Text provided:
Segment Open

The iCARE team delivers customisable reports and dashboards that present patient-level data to the healthcare professionals and administrators, enabling informed decision-making and improved patients’ outcomes.

Furthermore, our Translational Analytics facilitates real-time data feeds and the integration of quality, safety, experience, and effectiveness datasets. This supports the translation of research findings into clinical practice. For example, the ongoing insightFALLS work we are doing with ICHT described below showcases the importance of Clinical Decision Support:

Hospital falls are the most common reported incident, costing the NHS £1.5 million daily. Acute trusts lack effective information systems for actionable insights on falls prevention. This project aims to develop a semi-automated, near-realtime informatics platform, combining healthcare and data science expertise. The platform will reduce time spent manually reviewing falls documentation and enable teams to respond to fall trends. A co-produced case study video will highlight underserved patients to address inequities in falls prevention

Examples

InsightFalls

Every day the NHS spends around £6 million on falls; falls occurring in hospitals account for 25% of this expenditure. The human cost of falls ranges from distress and loss of confidence to head injuries, bone fractures, and even death. Our research will use routine data from electronic patient records and incident reporting systems to better understand why patients fall in hospitals, with a particular emphasis on under-represented groups (e.g. patients with English as a second language). We will develop and evaluate an integrated informatics platform that applies Natural Language Processing to falls documentation to provide semi-automated, near-real-time reports to Imperial College Healthcare NHS Trust for coordinated safety monitoring and improvement.

Segment Closed

Exercise tasks:
a) According to the iCARE text, why will the co-produced case study video highlight underserved patients?
b) Retype the iCARE text starting with "The iCARE team" and going on through "improved patients’ outcomes.".

Listed records:
Segment Open

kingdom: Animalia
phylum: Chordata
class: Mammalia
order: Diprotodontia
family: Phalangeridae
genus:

Segment Closed

Completed exercise:
a) The video will highlight underserved patients in order to address inequities in falls prevention.

b)
The iCARE team delivers customisable reports and dashboards that present patient-level data to the healthcare professionals and administrators, enabling informed decision-making and improved patients’ outcomes.